Exercise brief: In the records below, one line contains "by accident.". Print that line and every line after it exactly, down to the final one.

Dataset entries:
╭──
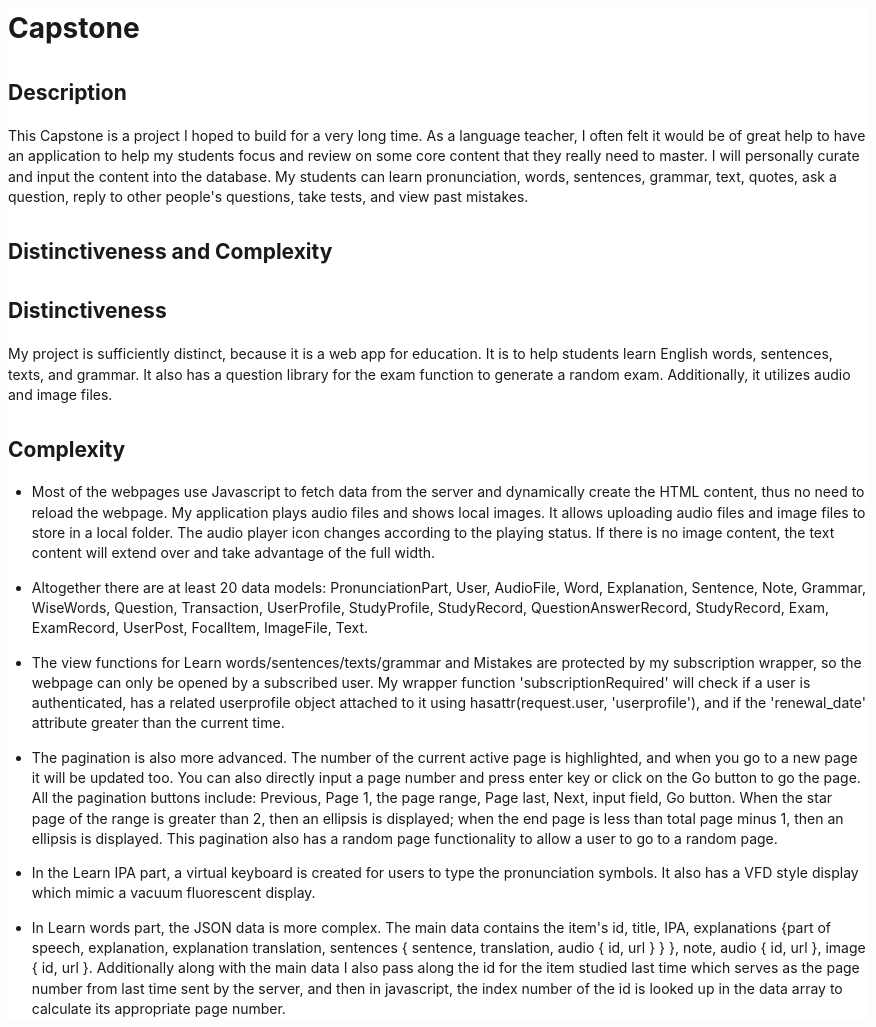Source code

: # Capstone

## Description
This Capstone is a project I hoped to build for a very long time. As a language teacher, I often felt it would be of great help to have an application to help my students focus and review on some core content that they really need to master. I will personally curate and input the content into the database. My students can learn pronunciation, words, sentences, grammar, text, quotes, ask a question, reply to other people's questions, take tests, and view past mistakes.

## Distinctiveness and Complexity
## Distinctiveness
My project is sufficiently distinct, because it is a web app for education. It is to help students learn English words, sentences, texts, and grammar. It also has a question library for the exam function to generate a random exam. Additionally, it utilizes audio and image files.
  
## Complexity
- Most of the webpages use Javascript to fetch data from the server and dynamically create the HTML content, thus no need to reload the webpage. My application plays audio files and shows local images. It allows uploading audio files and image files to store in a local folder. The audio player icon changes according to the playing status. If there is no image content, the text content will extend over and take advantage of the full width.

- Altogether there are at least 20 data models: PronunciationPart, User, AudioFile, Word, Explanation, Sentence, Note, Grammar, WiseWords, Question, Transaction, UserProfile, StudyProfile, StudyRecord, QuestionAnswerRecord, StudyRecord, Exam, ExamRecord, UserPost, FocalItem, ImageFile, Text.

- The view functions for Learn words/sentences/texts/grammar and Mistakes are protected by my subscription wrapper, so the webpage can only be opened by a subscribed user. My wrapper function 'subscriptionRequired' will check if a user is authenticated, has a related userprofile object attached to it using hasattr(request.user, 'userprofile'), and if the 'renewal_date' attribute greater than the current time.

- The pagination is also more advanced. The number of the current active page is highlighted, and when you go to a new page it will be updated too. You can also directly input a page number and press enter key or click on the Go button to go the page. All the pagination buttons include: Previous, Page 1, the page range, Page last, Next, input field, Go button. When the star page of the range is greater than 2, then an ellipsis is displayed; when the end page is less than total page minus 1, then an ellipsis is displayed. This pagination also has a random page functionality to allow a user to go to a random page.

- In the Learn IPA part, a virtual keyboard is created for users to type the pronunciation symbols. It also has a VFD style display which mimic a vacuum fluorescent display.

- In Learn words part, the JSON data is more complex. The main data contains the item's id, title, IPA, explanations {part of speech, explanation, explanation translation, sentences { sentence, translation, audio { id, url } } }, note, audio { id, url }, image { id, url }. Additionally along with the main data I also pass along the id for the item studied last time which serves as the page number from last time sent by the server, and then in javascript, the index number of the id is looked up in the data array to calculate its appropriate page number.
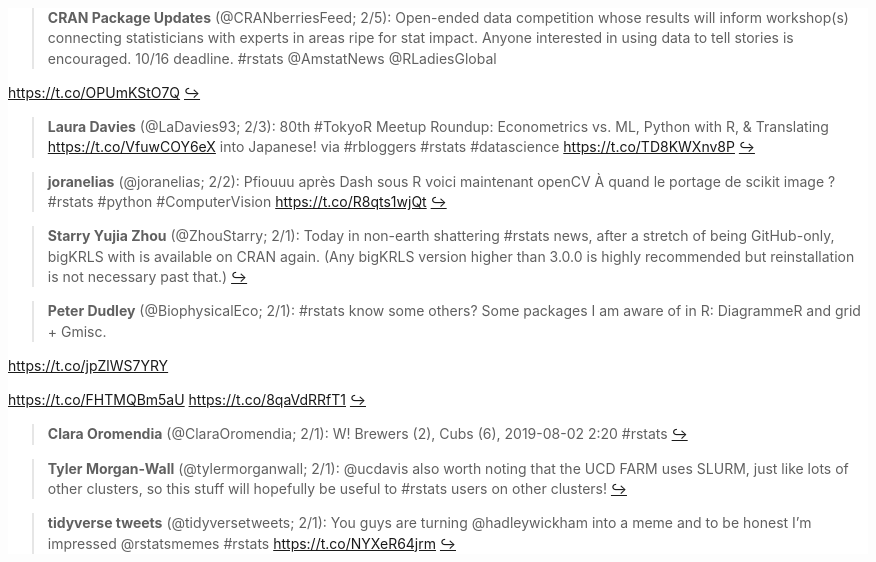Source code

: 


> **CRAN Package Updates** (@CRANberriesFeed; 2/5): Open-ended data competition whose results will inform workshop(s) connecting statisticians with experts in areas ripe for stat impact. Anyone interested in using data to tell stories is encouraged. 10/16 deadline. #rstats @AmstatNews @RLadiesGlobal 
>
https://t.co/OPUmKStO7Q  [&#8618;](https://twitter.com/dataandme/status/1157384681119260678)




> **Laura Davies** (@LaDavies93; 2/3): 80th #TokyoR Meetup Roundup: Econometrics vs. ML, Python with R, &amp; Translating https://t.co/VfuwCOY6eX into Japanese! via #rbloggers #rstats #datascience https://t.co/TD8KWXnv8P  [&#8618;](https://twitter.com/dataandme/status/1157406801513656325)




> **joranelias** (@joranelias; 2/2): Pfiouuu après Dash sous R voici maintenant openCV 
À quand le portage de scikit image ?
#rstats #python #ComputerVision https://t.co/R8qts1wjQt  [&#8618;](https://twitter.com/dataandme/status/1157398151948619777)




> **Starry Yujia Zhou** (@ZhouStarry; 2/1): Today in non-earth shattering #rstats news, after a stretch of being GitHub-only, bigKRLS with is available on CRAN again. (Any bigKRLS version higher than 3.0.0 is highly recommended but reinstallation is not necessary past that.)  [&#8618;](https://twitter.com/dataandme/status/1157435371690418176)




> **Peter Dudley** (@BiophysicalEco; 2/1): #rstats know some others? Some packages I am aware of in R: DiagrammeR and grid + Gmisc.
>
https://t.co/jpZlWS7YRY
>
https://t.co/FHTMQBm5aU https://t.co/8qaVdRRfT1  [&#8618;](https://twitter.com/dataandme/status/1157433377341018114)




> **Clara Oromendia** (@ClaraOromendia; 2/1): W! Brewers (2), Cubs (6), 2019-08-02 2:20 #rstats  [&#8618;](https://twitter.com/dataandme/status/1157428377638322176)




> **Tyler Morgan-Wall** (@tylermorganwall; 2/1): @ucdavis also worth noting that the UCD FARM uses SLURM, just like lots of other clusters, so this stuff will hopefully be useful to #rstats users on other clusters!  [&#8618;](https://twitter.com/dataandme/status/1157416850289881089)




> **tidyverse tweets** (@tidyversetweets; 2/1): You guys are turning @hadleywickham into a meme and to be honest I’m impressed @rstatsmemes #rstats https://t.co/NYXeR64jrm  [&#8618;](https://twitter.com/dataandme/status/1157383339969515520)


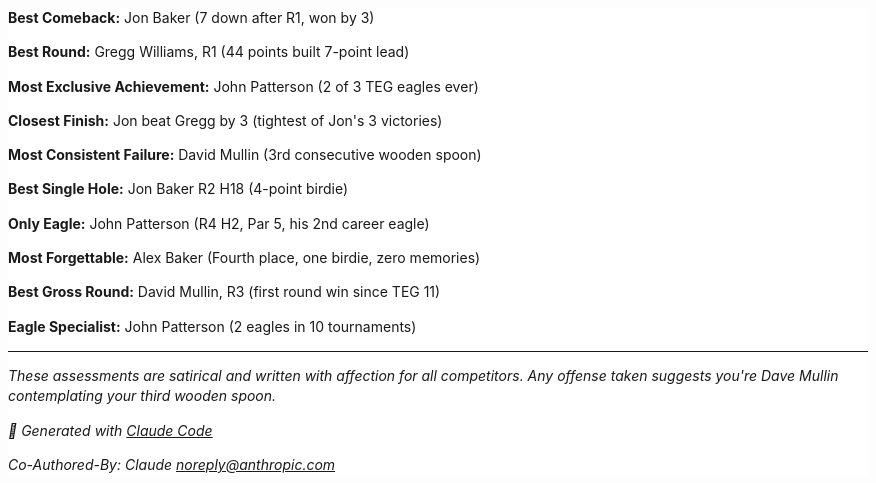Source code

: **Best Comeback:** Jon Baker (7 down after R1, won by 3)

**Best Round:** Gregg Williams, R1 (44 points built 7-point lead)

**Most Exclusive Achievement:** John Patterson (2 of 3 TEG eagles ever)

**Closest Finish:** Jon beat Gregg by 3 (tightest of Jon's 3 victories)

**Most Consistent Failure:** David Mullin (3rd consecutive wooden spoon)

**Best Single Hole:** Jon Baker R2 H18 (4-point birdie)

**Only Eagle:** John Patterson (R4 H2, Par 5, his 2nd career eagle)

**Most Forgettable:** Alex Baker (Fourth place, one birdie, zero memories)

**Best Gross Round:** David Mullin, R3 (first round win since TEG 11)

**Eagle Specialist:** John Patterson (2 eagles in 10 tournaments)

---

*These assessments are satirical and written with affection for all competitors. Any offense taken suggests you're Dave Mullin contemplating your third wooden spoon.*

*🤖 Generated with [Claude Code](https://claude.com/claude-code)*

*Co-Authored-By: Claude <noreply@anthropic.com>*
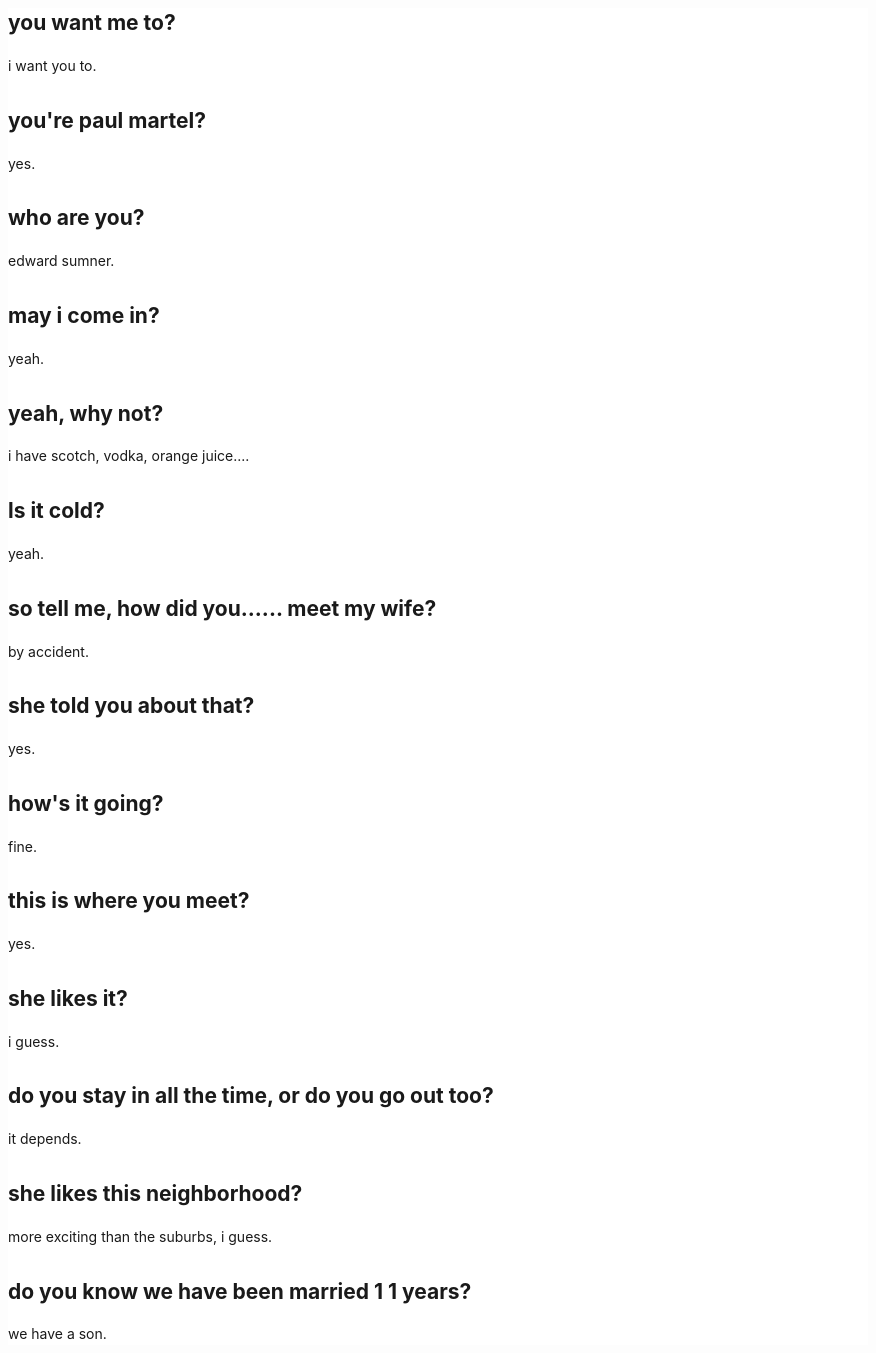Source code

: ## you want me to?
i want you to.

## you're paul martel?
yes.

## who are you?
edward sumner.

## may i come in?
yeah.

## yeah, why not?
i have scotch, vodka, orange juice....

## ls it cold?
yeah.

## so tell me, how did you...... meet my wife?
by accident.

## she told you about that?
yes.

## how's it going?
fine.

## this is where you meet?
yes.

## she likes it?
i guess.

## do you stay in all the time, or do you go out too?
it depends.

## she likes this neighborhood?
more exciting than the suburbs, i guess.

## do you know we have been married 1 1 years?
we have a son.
╰──
Written reply:
by accident.

## she told you about that?
yes.

## how's it going?
fine.

## this is where you meet?
yes.

## she likes it?
i guess.

## do you stay in all the time, or do you go out too?
it depends.

## she likes this neighborhood?
more exciting than the suburbs, i guess.

## do you know we have been married 1 1 years?
we have a son.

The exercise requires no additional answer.